For now, read the Caswell document you can find here:
Introduction To Buffing and Polishing - Caswell Inc.
I'll update the document with your suggestions when I can. Might be awhile.
If I had to add anything;
Stacking 2 or 3 tightly wound wheels (or even felt wheels) can help keep a surface flat.
To limit damage to rollmarks, rotate the piece so you dont wear (dish) markings in one direction only. It's tempting to polish in one or two directions, but don't!
Do most 90% of the prep work with 400-600 grit paper - a good technique is to use spray adhesive to bond the fresh paper to a piece of glass for a flat surface.
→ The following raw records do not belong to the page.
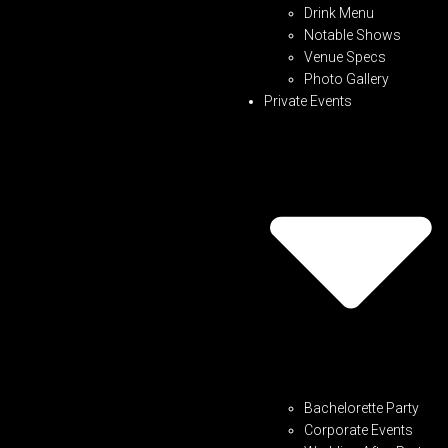
Drink Menu
Notable Shows
Venue Specs
Photo Gallery
Private Events
Bachelorette Party
Corporate Events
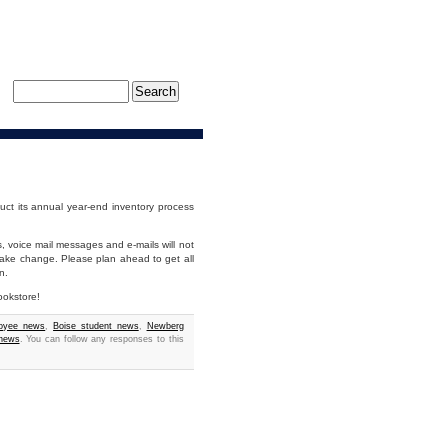
uct its annual year-end inventory process
s, voice mail messages and e-mails will not
make change. Please plan ahead to get all
n.
ookstore!
loyee news
,
Boise student news
,
Newberg
 news
. You can follow any responses to this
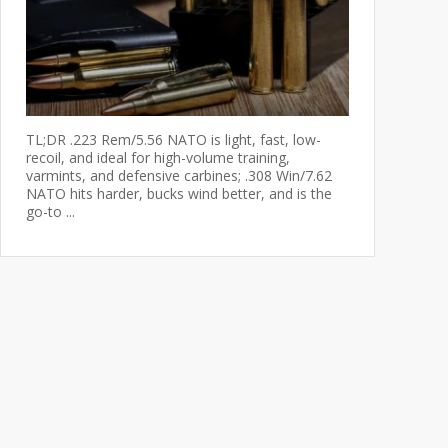
TL;DR .223 Rem/5.56 NATO is light, fast, low-
recoil, and ideal for high-volume training,
varmints, and defensive carbines; .308 Win/7.62
NATO hits harder, bucks wind better, and is the
go-to ...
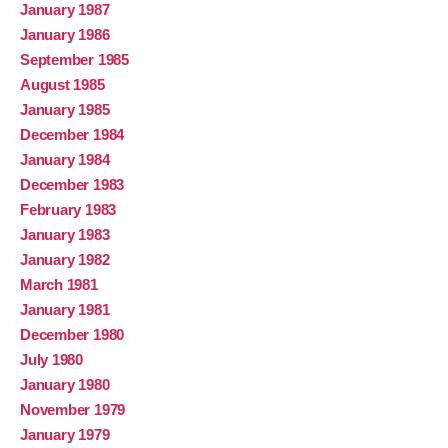
January 1987
January 1986
September 1985
August 1985
January 1985
December 1984
January 1984
December 1983
February 1983
January 1983
January 1982
March 1981
January 1981
December 1980
July 1980
January 1980
November 1979
January 1979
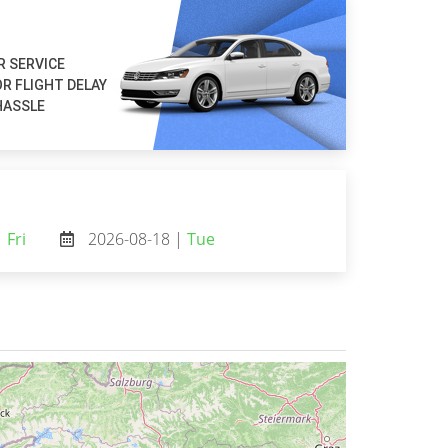
R SERVICE
R FLIGHT DELAY
HASSLE
|
Fri
2026-08-18 |
Tue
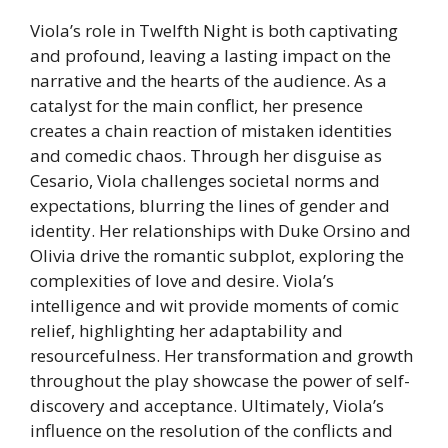
Viola’s role in Twelfth Night is both captivating
and profound, leaving a lasting impact on the
narrative and the hearts of the audience. As a
catalyst for the main conflict, her presence
creates a chain reaction of mistaken identities
and comedic chaos. Through her disguise as
Cesario, Viola challenges societal norms and
expectations, blurring the lines of gender and
identity. Her relationships with Duke Orsino and
Olivia drive the romantic subplot, exploring the
complexities of love and desire. Viola’s
intelligence and wit provide moments of comic
relief, highlighting her adaptability and
resourcefulness. Her transformation and growth
throughout the play showcase the power of self-
discovery and acceptance. Ultimately, Viola’s
influence on the resolution of the conflicts and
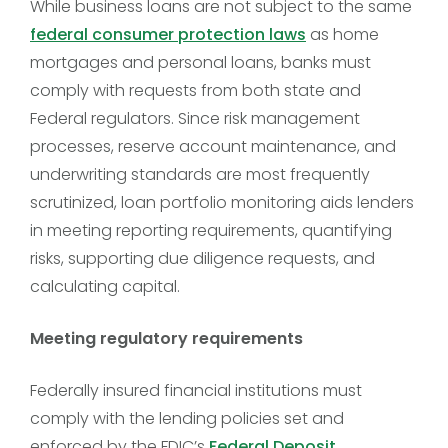
While business loans are not subject to the same
federal consumer protection laws
as home
mortgages and personal loans, banks must
comply with requests from both state and
Federal regulators. Since risk management
processes, reserve account maintenance, and
underwriting standards are most frequently
scrutinized, loan portfolio monitoring aids lenders
in meeting reporting requirements, quantifying
risks, supporting due diligence requests, and
calculating capital.
Meeting regulatory requirements
Federally insured financial institutions must
comply with the lending policies set and
enforced by the FDIC’s
Federal Deposit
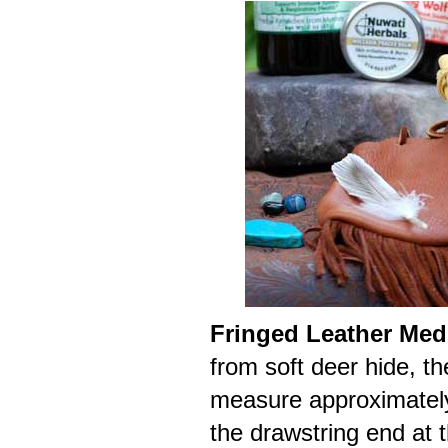
Fringed Leather Med
from soft deer hide, t
measure approximately 
the drawstring end at t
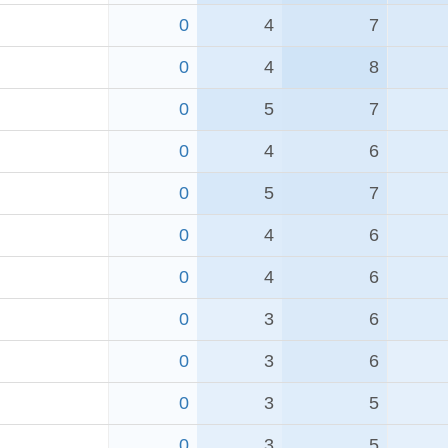
0
4
7
0
4
8
0
5
7
0
4
6
0
5
7
0
4
6
0
4
6
0
3
6
0
3
6
0
3
5
0
3
5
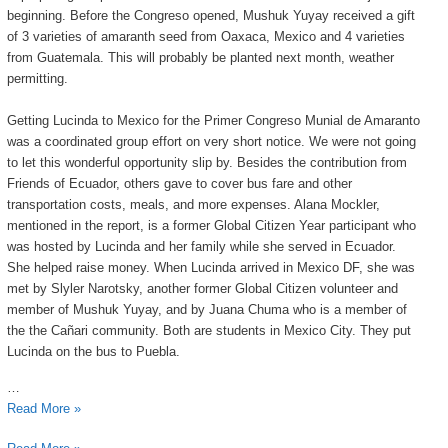
beginning. Before the Congreso opened, Mushuk Yuyay received a gift
of 3 varieties of amaranth seed from Oaxaca, Mexico and 4 varieties
from Guatemala. This will probably be planted next month, weather
permitting.
Getting Lucinda to Mexico for the Primer Congreso Munial de Amaranto
was a coordinated group effort on very short notice. We were not going
to let this wonderful opportunity slip by. Besides the contribution from
Friends of Ecuador, others gave to cover bus fare and other
transportation costs, meals, and more expenses. Alana Mockler,
mentioned in the report, is a former Global Citizen Year participant who
was hosted by Lucinda and her family while she served in Ecuador.
She helped raise money. When Lucinda arrived in Mexico DF, she was
met by Slyler Narotsky, another former Global Citizen volunteer and
member of Mushuk Yuyay, and by Juana Chuma who is a member of
the the Cañari community. Both are students in Mexico City. They put
Lucinda on the bus to Puebla.
…
Read More »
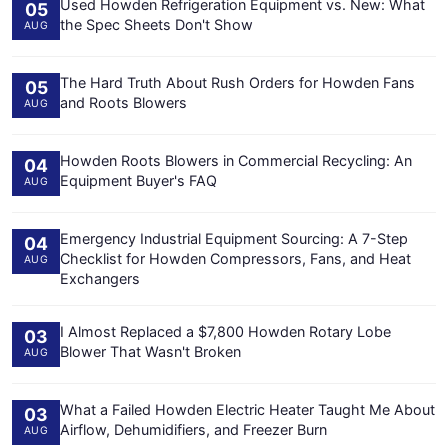
Used Howden Refrigeration Equipment vs. New: What
05
the Spec Sheets Don't Show
AUG
The Hard Truth About Rush Orders for Howden Fans
05
and Roots Blowers
AUG
Howden Roots Blowers in Commercial Recycling: An
04
Equipment Buyer's FAQ
AUG
Emergency Industrial Equipment Sourcing: A 7-Step
04
Checklist for Howden Compressors, Fans, and Heat
AUG
Exchangers
I Almost Replaced a $7,800 Howden Rotary Lobe
03
Blower That Wasn't Broken
AUG
What a Failed Howden Electric Heater Taught Me About
03
Airflow, Dehumidifiers, and Freezer Burn
AUG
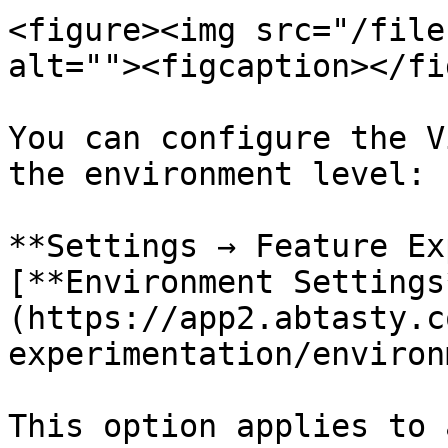
<figure><img src="/file
alt=""><figcaption></fi
You can configure the V
the environment level:

**Settings → Feature Ex
[**Environment Settings
(https://app2.abtasty.c
experimentation/environ
This option applies to 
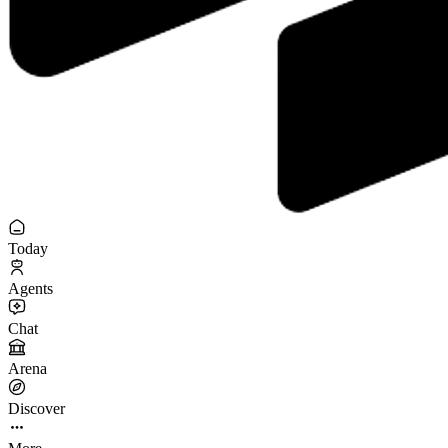
Today
Agents
Chat
Arena
Discover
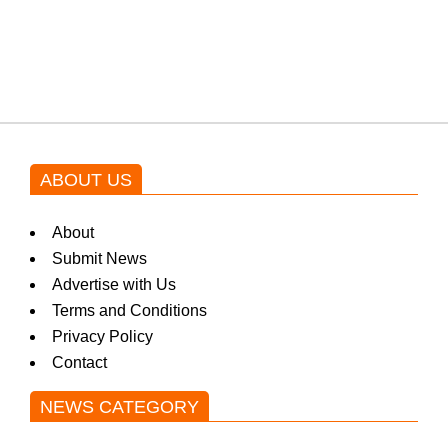
Shehnaz Gill grooves to the
blockbuster Pakistani drama OST
by Asim Azhar.
ABOUT US
About
Submit News
Advertise with Us
Terms and Conditions
Privacy Policy
Contact
NEWS CATEGORY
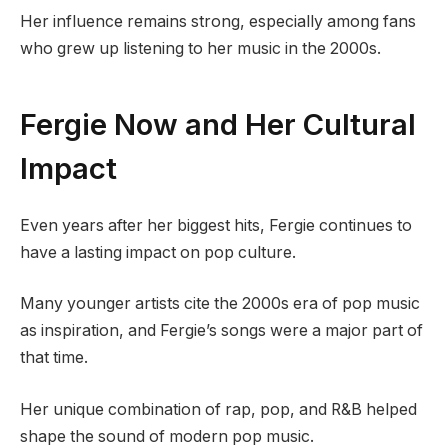
Her influence remains strong, especially among fans
who grew up listening to her music in the 2000s.
Fergie Now and Her Cultural
Impact
Even years after her biggest hits, Fergie continues to
have a lasting impact on pop culture.
Many younger artists cite the 2000s era of pop music
as inspiration, and Fergie’s songs were a major part of
that time.
Her unique combination of rap, pop, and R&B helped
shape the sound of modern pop music.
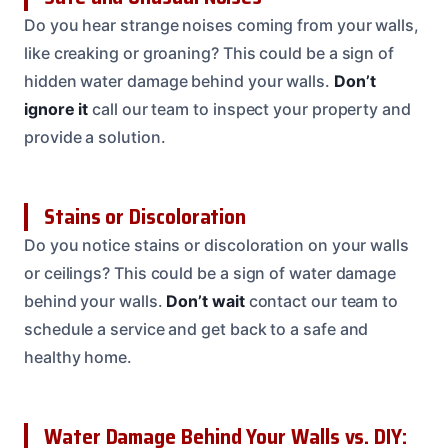
Do you hear strange noises coming from your walls,
like creaking or groaning? This could be a sign of
hidden water damage behind your walls.
Don’t
ignore it
call our team to inspect your property and
provide a solution.
Stains or Discoloration
Do you notice stains or discoloration on your walls
or ceilings? This could be a sign of water damage
behind your walls.
Don’t wait
contact our team to
schedule a service and get back to a safe and
healthy home.
Water Damage Behind Your Walls vs. DIY:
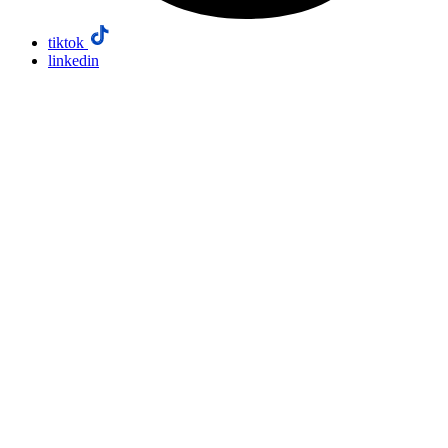
tiktok
linkedin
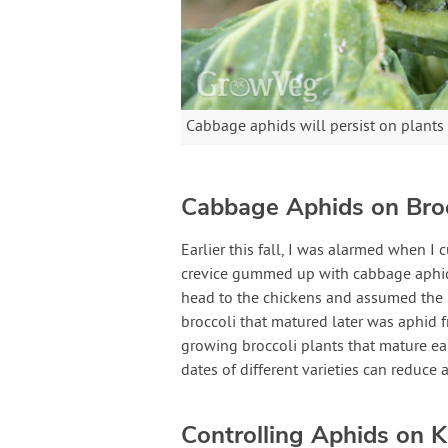
Cabbage aphids will persist on plants 
Cabbage Aphids on Broc
Earlier this fall, I was alarmed when I 
crevice gummed up with cabbage aphids.
head to the chickens and assumed the r
broccoli that matured later was aphid f
growing broccoli plants that mature ea
dates of different varieties can reduce 
Controlling Aphids on K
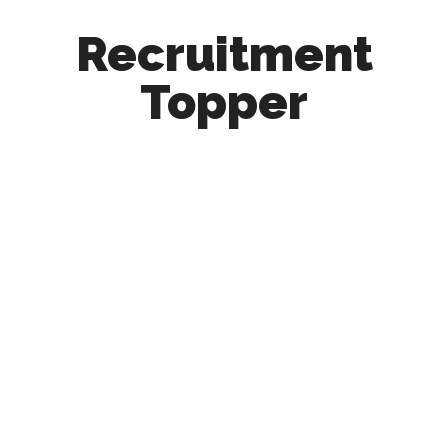
Recruitment
Topper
Use Aluminum Oxide paper - avoid cheap sandpaper that can leave tramp in the piece.
Clean the wheels between grades of polish, store them in a plastic bag so they dont pick up tramp particles between uses.
Use jewlers rouge as the final polish for a blinding polish.
You need a bench polisher of a reasonable size AND a dremel to get into the tight spaces and trigger guards.
The piece will get warm - that's actually needed to polish right. The polish doesn't work cold right. You might need tight fitting gloves.
You should wear a dust mask and your work area will become a total mess. My wife laughs at me on every polish job, because I end up looking like a coal miner. Very dirty business.
Underneath the polishing wheel, put an old pillow, or a cushion of some sort. You will at some point, lose your grasp of the piece, and it will fly down at a good velocity. You dont want it to hit concrete, or fly off into parts unknown.